◆ Goal of the exercise ◆
Somewhere below is a line with "M1437 1272 1470" and, later, a line with "M142 1572 149 1565 191 1568 192 1572"; repeat those two lines and all the lines between them, exactly as they are.

[Dataset entries]

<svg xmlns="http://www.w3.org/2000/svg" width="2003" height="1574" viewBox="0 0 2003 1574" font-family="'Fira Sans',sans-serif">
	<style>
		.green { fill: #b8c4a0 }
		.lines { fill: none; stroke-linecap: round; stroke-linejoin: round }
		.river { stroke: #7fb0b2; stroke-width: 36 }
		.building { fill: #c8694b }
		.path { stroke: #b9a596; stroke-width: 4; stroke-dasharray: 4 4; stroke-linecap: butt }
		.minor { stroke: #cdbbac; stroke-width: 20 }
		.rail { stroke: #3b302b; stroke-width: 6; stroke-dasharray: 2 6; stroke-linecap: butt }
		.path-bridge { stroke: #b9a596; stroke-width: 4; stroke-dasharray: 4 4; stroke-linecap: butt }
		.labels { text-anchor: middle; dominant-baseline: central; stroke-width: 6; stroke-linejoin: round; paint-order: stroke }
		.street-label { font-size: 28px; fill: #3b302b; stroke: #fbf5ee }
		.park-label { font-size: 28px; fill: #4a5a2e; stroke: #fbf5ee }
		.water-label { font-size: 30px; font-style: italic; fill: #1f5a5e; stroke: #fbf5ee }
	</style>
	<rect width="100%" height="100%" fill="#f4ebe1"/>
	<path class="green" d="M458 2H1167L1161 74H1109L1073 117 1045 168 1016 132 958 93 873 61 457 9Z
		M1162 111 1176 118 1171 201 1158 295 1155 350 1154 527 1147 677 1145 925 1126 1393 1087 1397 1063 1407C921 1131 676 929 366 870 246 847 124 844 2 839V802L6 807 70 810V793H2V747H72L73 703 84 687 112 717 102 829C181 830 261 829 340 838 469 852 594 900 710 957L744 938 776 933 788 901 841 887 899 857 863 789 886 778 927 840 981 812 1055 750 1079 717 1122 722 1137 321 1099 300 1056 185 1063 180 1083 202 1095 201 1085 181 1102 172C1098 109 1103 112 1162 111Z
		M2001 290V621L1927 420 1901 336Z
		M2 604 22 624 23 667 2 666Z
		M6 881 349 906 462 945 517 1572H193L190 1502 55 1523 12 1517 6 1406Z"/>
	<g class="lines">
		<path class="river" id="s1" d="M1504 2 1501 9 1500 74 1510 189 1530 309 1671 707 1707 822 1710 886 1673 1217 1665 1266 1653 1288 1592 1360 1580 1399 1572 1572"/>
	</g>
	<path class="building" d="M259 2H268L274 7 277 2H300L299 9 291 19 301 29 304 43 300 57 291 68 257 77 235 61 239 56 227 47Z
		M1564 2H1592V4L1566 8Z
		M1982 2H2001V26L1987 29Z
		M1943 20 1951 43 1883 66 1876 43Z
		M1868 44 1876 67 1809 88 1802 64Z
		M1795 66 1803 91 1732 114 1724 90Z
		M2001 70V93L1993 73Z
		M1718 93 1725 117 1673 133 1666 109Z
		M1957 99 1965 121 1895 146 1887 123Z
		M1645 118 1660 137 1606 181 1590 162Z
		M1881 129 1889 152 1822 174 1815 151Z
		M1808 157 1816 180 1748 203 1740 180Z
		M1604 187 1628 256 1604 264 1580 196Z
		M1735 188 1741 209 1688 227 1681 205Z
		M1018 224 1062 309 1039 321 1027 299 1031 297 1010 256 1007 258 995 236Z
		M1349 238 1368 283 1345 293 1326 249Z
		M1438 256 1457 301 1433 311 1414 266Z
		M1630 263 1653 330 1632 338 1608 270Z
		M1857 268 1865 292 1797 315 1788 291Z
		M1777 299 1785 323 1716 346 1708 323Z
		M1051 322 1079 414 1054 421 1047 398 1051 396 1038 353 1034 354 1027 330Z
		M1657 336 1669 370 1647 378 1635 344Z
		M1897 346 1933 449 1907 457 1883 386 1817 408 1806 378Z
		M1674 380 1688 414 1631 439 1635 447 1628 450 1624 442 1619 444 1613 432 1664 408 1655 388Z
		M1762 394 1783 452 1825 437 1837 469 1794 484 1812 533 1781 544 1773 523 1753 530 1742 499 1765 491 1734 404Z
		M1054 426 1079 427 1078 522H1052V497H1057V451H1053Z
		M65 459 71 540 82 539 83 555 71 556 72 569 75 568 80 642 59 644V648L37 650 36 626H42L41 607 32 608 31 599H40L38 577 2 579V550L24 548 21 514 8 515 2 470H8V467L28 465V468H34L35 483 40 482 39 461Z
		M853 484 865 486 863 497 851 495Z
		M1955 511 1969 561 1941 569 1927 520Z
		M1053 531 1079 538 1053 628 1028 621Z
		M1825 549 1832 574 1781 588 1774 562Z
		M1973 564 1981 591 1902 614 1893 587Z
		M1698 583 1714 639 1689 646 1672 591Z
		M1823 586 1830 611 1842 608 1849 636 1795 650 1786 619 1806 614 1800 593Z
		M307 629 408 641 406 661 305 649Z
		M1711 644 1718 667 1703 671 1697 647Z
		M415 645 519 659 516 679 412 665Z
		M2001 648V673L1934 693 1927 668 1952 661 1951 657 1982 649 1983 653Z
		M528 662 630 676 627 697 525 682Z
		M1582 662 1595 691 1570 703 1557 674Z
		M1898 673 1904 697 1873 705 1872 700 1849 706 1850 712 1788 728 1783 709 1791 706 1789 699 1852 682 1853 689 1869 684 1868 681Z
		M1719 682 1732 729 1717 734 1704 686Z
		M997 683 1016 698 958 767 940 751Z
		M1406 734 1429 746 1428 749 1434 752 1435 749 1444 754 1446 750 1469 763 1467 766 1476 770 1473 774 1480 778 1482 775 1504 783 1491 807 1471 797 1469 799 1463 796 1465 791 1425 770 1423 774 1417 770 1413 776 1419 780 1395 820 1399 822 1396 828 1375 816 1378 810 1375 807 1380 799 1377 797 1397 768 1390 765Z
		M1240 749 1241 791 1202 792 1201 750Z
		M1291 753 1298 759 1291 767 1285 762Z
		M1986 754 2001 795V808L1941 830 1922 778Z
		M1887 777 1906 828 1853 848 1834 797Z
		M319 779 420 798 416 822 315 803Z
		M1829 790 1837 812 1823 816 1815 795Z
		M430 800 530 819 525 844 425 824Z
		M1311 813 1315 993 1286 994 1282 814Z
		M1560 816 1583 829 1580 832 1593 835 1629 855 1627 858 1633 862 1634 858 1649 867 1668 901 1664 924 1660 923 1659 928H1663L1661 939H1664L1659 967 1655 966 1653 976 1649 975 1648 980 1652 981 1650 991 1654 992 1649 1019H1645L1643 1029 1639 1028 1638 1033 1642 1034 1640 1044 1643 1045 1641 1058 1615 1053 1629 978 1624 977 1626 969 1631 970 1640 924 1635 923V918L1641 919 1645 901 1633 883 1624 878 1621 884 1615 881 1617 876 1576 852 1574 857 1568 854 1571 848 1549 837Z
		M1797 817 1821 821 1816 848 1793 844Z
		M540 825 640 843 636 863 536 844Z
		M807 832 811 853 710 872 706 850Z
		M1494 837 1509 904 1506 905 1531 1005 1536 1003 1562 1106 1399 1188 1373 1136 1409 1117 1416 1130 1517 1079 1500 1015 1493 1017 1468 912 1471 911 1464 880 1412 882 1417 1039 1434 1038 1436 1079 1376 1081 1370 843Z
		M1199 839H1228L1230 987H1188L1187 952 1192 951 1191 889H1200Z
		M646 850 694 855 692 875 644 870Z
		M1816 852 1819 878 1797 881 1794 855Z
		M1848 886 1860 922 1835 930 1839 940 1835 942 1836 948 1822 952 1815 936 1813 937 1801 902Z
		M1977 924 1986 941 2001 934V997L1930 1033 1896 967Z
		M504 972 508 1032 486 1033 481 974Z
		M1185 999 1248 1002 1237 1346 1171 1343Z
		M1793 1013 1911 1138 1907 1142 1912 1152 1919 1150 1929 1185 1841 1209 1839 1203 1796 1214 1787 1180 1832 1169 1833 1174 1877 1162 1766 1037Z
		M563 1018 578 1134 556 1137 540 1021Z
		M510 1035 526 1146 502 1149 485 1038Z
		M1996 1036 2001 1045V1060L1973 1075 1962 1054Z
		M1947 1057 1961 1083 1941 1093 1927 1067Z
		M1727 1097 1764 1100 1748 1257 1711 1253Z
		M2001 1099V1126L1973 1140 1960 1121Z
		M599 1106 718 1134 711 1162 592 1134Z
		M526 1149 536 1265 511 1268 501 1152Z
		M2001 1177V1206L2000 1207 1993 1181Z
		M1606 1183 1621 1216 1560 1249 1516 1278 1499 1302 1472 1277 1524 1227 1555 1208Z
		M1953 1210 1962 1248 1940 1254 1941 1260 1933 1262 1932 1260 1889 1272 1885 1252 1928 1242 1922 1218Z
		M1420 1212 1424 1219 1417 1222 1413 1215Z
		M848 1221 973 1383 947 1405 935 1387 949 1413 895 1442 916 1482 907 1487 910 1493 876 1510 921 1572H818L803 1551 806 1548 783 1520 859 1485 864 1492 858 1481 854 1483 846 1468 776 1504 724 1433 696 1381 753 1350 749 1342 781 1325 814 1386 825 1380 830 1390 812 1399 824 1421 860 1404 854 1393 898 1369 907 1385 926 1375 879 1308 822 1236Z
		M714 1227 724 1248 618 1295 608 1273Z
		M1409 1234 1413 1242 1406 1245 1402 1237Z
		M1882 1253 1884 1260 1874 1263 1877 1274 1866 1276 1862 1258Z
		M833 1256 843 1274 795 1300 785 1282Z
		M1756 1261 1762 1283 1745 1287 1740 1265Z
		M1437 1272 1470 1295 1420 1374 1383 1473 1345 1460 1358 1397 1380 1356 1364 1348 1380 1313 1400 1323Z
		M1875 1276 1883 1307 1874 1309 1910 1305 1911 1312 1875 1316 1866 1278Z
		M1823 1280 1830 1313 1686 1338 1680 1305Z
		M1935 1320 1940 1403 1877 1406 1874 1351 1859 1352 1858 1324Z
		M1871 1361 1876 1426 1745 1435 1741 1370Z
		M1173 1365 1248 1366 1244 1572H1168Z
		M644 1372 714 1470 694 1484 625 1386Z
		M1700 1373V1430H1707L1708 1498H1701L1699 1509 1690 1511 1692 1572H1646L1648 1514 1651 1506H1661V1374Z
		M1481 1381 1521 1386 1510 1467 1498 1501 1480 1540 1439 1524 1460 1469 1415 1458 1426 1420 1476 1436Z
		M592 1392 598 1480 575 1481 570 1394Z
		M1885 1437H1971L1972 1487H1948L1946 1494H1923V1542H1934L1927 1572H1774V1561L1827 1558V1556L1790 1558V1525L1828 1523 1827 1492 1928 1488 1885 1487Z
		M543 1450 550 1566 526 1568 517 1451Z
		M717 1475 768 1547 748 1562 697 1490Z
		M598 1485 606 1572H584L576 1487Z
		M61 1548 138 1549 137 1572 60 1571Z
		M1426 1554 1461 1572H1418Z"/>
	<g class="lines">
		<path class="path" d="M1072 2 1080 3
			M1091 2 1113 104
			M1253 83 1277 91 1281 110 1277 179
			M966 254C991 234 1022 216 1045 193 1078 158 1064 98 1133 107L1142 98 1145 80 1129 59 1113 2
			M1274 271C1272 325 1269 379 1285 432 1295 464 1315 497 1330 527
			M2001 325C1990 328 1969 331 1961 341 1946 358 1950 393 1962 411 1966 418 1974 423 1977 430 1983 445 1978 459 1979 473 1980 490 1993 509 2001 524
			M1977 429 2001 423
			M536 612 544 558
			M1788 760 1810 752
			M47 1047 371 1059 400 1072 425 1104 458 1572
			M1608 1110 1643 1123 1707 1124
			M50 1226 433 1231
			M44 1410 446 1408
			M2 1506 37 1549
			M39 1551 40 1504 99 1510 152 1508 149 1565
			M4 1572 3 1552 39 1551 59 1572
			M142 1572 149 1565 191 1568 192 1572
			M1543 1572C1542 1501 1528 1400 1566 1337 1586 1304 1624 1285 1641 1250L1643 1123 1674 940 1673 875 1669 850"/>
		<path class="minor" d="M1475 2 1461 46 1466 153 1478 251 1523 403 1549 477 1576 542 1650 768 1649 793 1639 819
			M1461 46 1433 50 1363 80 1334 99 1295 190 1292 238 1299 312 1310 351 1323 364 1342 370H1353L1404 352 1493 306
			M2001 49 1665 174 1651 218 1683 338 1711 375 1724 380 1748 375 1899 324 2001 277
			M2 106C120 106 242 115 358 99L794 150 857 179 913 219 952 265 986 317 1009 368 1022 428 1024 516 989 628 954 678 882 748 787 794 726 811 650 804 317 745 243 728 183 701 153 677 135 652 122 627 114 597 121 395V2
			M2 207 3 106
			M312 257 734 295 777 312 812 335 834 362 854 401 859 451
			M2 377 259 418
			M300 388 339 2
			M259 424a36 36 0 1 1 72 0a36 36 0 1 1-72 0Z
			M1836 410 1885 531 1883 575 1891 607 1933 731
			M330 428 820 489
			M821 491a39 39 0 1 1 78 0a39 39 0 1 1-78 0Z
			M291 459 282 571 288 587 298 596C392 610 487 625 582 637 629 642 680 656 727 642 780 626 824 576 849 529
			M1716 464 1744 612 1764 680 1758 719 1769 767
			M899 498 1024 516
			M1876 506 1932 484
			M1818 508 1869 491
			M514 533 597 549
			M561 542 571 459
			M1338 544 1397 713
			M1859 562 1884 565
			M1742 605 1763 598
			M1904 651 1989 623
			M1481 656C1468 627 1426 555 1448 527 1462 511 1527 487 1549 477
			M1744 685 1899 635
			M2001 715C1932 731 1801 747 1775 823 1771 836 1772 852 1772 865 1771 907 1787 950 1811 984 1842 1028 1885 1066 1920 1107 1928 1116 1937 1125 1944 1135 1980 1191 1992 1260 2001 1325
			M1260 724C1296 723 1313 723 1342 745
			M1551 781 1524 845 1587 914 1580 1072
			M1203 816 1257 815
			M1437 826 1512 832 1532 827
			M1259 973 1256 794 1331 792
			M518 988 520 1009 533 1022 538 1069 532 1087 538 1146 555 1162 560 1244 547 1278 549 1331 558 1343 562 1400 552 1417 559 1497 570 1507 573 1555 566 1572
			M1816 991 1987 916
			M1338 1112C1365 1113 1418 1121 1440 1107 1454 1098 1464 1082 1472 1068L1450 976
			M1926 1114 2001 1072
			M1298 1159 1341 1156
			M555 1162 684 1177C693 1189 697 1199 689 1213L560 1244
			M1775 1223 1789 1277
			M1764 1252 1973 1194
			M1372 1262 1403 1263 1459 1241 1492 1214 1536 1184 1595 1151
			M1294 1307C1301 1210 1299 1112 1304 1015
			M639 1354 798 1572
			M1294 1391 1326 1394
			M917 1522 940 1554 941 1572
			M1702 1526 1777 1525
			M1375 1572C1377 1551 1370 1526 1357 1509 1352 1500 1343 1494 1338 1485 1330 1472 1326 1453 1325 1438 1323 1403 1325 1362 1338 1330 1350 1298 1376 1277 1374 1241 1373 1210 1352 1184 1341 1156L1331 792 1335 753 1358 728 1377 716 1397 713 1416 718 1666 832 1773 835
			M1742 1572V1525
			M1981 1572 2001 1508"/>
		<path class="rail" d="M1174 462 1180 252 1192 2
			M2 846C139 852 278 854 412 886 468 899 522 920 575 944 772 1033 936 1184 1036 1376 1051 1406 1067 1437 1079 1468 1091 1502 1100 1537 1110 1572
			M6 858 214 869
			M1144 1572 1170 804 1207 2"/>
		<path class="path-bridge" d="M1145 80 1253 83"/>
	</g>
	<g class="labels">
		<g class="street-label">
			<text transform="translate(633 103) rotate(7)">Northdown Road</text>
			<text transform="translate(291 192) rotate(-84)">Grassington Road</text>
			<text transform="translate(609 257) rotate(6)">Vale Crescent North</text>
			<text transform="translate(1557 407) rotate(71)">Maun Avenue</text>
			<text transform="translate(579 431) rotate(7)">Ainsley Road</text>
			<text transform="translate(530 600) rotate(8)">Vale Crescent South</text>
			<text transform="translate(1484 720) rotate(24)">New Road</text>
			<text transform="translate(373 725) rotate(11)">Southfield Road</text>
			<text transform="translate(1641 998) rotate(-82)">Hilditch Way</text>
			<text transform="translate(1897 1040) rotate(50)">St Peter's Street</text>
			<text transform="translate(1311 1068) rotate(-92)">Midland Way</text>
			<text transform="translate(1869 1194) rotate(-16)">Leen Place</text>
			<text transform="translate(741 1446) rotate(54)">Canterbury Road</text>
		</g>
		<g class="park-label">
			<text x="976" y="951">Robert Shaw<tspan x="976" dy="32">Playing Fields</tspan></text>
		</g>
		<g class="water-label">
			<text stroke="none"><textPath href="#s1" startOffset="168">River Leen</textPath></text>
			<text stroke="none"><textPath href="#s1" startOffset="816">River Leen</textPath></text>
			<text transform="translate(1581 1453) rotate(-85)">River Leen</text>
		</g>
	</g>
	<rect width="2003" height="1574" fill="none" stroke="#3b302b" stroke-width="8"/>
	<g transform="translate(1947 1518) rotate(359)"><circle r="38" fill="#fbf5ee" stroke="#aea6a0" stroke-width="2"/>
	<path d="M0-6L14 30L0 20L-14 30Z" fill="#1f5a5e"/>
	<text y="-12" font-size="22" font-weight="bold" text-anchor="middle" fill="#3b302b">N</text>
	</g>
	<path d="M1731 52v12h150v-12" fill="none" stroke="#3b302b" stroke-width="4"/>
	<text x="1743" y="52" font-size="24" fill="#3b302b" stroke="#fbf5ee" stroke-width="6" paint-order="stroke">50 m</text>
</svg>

◆ Answer box ◆
		M1437 1272 1470 1295 1420 1374 1383 1473 1345 1460 1358 1397 1380 1356 1364 1348 1380 1313 1400 1323Z
		M1875 1276 1883 1307 1874 1309 1910 1305 1911 1312 1875 1316 1866 1278Z
		M1823 1280 1830 1313 1686 1338 1680 1305Z
		M1935 1320 1940 1403 1877 1406 1874 1351 1859 1352 1858 1324Z
		M1871 1361 1876 1426 1745 1435 1741 1370Z
		M1173 1365 1248 1366 1244 1572H1168Z
		M644 1372 714 1470 694 1484 625 1386Z
		M1700 1373V1430H1707L1708 1498H1701L1699 1509 1690 1511 1692 1572H1646L1648 1514 1651 1506H1661V1374Z
		M1481 1381 1521 1386 1510 1467 1498 1501 1480 1540 1439 1524 1460 1469 1415 1458 1426 1420 1476 1436Z
		M592 1392 598 1480 575 1481 570 1394Z
		M1885 1437H1971L1972 1487H1948L1946 1494H1923V1542H1934L1927 1572H1774V1561L1827 1558V1556L1790 1558V1525L1828 1523 1827 1492 1928 1488 1885 1487Z
		M543 1450 550 1566 526 1568 517 1451Z
		M717 1475 768 1547 748 1562 697 1490Z
		M598 1485 606 1572H584L576 1487Z
		M61 1548 138 1549 137 1572 60 1571Z
		M1426 1554 1461 1572H1418Z"/>
	<g class="lines">
		<path class="path" d="M1072 2 1080 3
			M1091 2 1113 104
			M1253 83 1277 91 1281 110 1277 179
			M966 254C991 234 1022 216 1045 193 1078 158 1064 98 1133 107L1142 98 1145 80 1129 59 1113 2
			M1274 271C1272 325 1269 379 1285 432 1295 464 1315 497 1330 527
			M2001 325C1990 328 1969 331 1961 341 1946 358 1950 393 1962 411 1966 418 1974 423 1977 430 1983 445 1978 459 1979 473 1980 490 1993 509 2001 524
			M1977 429 2001 423
			M536 612 544 558
			M1788 760 1810 752
			M47 1047 371 1059 400 1072 425 1104 458 1572
			M1608 1110 1643 1123 1707 1124
			M50 1226 433 1231
			M44 1410 446 1408
			M2 1506 37 1549
			M39 1551 40 1504 99 1510 152 1508 149 1565
			M4 1572 3 1552 39 1551 59 1572
			M142 1572 149 1565 191 1568 192 1572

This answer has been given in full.